Guest judges have included:

- Elizabeth Avellan (2011, 2012), film producer
- Sarah Backhouse (2014)
- Ed Begley Jr. (2011), actor and environmental activist
- Michael Cain (2017), president of EARTHxFilm
- Philippe Cousteau Jr. (2012, 2013), oceanographer
- Eloise DeJoria (2015)
- Jay Duplass (2013), filmmaker and actor
- Taylor Ellison (2015)
- Dilly Gent (2014)
- Solly Granastein (2016)
- Kenny Laubbacher (2015)
- Alonso Mayo (2017), film producer
- Lisa McWilliams (2010)
- Julio Quintana (2016)
- Michel Scott (2010)
- Ginger Sledge (2014)
- Evan Smith (2010), journalist, interviewer and professor
- Dana Wheeler-Nicholson (2013), actress and singer

===World Rainforest Day===
Rainforest Partnership launched the inaugural World Rainforest Day on June 22, 2017. The holiday was started as a means to bring awareness to the importance of tropical rainforests and encourage action to prevent deforestation.

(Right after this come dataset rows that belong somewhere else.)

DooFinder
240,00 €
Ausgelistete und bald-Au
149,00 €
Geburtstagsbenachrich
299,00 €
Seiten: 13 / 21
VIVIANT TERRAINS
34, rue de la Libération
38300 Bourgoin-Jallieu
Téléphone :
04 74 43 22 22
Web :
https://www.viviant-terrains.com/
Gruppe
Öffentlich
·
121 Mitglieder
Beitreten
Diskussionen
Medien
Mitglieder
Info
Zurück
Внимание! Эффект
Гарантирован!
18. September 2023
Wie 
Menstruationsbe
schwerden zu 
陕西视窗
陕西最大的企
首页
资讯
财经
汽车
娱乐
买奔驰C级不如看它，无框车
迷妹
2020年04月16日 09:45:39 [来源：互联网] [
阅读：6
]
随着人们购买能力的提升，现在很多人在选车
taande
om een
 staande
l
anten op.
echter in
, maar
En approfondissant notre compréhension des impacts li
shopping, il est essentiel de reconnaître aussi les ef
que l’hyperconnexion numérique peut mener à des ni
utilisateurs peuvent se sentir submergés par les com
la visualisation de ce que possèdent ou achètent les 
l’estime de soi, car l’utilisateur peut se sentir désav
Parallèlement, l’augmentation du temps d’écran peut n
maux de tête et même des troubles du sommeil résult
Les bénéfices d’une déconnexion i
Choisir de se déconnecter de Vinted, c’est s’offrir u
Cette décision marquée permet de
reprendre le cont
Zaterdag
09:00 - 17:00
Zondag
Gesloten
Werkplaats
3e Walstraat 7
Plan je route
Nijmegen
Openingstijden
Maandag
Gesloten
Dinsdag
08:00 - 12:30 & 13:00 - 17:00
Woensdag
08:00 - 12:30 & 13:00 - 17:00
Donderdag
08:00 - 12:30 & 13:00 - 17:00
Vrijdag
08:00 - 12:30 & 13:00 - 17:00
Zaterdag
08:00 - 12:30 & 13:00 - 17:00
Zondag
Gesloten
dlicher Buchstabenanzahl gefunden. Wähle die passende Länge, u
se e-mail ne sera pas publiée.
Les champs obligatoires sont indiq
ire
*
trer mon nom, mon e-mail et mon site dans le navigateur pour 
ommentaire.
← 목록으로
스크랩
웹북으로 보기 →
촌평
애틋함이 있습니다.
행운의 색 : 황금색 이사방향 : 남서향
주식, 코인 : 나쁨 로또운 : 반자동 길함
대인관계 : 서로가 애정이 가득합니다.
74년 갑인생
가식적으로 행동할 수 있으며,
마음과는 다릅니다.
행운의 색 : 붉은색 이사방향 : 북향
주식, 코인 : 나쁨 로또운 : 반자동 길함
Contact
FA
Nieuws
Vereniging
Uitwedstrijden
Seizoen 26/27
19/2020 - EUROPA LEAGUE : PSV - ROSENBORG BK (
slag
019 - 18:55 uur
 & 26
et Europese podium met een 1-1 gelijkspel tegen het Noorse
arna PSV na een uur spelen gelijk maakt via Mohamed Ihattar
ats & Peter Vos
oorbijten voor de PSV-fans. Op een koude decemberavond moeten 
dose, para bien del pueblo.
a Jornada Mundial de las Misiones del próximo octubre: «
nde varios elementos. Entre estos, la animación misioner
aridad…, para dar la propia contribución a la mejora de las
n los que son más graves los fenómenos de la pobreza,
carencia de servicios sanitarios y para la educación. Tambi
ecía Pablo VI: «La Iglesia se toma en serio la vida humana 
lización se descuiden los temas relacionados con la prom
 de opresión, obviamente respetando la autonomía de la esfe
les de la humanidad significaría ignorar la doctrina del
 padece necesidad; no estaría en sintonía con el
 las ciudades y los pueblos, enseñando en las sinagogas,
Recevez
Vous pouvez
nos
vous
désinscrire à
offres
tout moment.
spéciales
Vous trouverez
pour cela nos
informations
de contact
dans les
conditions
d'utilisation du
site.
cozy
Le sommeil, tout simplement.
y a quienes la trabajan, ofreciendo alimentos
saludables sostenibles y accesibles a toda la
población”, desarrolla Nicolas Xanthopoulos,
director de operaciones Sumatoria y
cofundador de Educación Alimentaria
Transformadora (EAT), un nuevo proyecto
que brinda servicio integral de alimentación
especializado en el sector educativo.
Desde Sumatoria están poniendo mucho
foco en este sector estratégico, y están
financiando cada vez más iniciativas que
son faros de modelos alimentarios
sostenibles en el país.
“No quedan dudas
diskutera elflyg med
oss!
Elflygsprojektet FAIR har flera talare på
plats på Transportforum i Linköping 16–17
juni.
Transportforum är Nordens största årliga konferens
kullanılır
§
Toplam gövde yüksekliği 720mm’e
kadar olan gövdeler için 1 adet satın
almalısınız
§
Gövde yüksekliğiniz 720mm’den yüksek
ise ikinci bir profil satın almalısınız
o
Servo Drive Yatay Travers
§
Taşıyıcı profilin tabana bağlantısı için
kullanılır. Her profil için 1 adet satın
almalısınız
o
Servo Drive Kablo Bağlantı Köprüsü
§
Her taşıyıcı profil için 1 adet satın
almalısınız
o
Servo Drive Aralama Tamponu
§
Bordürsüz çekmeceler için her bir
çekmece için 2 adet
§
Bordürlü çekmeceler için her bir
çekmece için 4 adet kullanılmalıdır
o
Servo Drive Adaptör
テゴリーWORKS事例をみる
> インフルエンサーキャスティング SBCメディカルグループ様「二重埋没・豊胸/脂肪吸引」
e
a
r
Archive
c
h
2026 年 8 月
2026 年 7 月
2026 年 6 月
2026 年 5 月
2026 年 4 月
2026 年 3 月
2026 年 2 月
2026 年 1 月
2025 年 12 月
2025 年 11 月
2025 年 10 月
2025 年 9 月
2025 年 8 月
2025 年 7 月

Partners for World Rainforest Day include:
- Avoided Deforestation Partners
- South by Southwest
- Austin EcoNetwork
- Earthx Film
- Bonobo Conservation Initiative
- 2020 or Bust
- Earth Day ATX
- Ear to the Earth

==Media==

Rainforest Partnership has been featured in multiple local media outlets including the Austin American-Statesmans online counterpart, Austin360.com, listener-supported public radio station KUT, and local news station News 8 YNN Austin. Further articles have appeared in The Austin Chronicle, an alternative weekly newspaper published on Thursdays in Austin.